(The data)
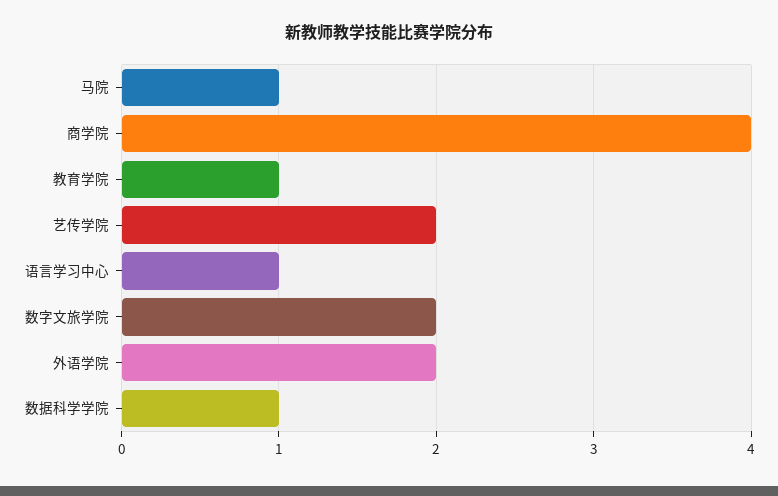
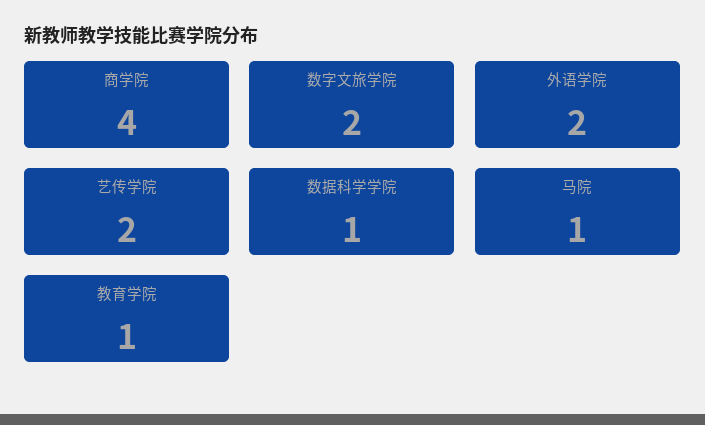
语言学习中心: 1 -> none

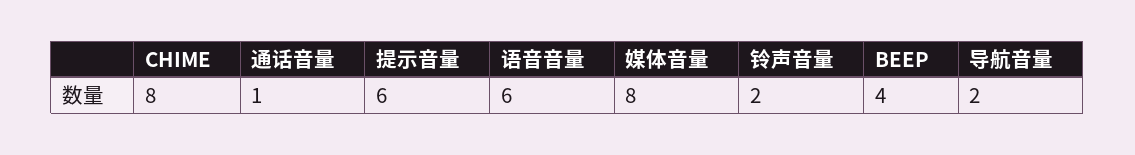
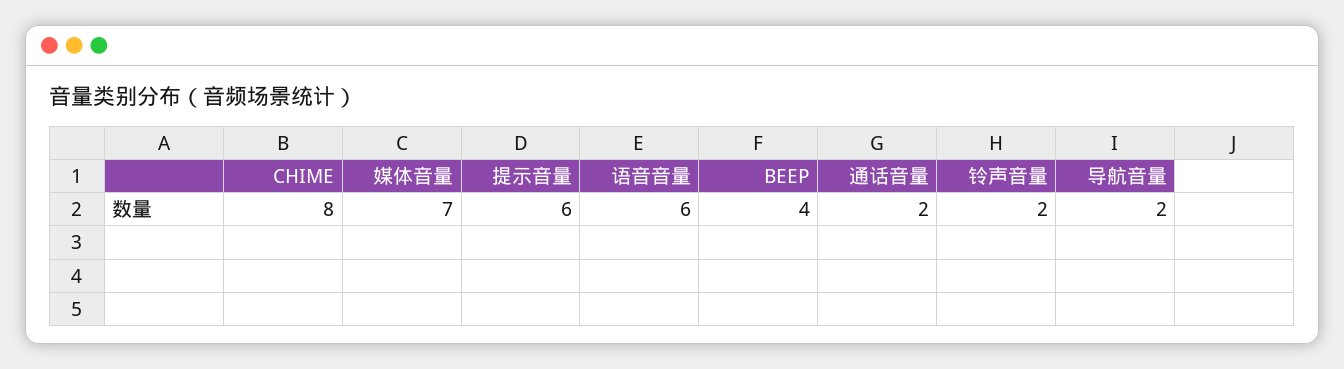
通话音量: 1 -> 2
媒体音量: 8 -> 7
* * *
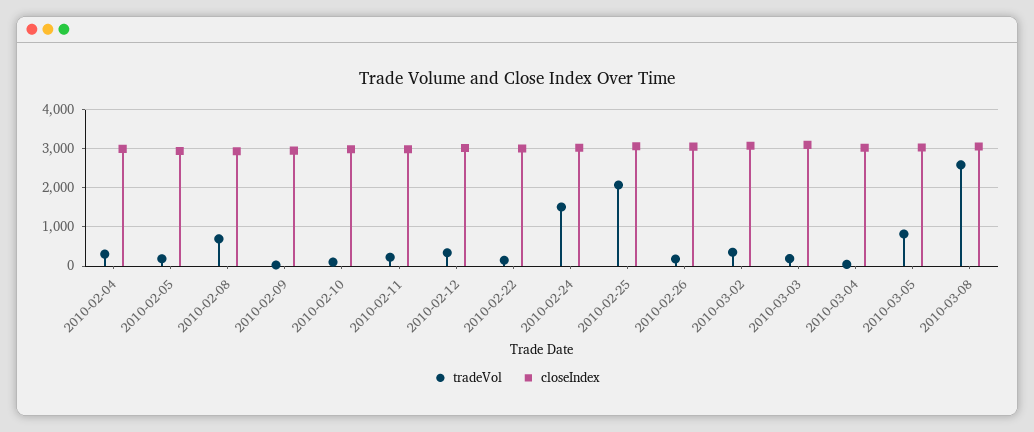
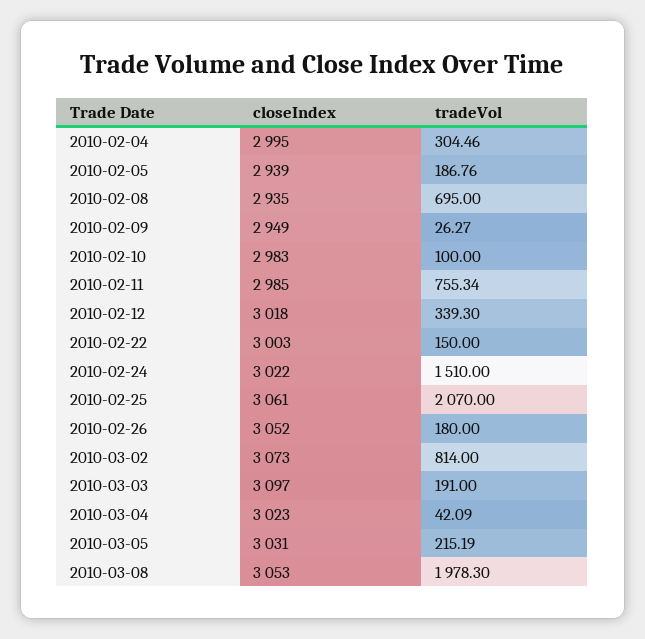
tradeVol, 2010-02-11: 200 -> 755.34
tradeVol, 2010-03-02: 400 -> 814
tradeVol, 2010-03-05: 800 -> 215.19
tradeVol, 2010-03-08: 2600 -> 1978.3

(Goal of the exercise)
Copy every line of the entries in which "tradeVol" can be found.

(Response)
tradeVol, 2010-02-11: 200 -> 755.34
tradeVol, 2010-03-02: 400 -> 814
tradeVol, 2010-03-05: 800 -> 215.19
tradeVol, 2010-03-08: 2600 -> 1978.3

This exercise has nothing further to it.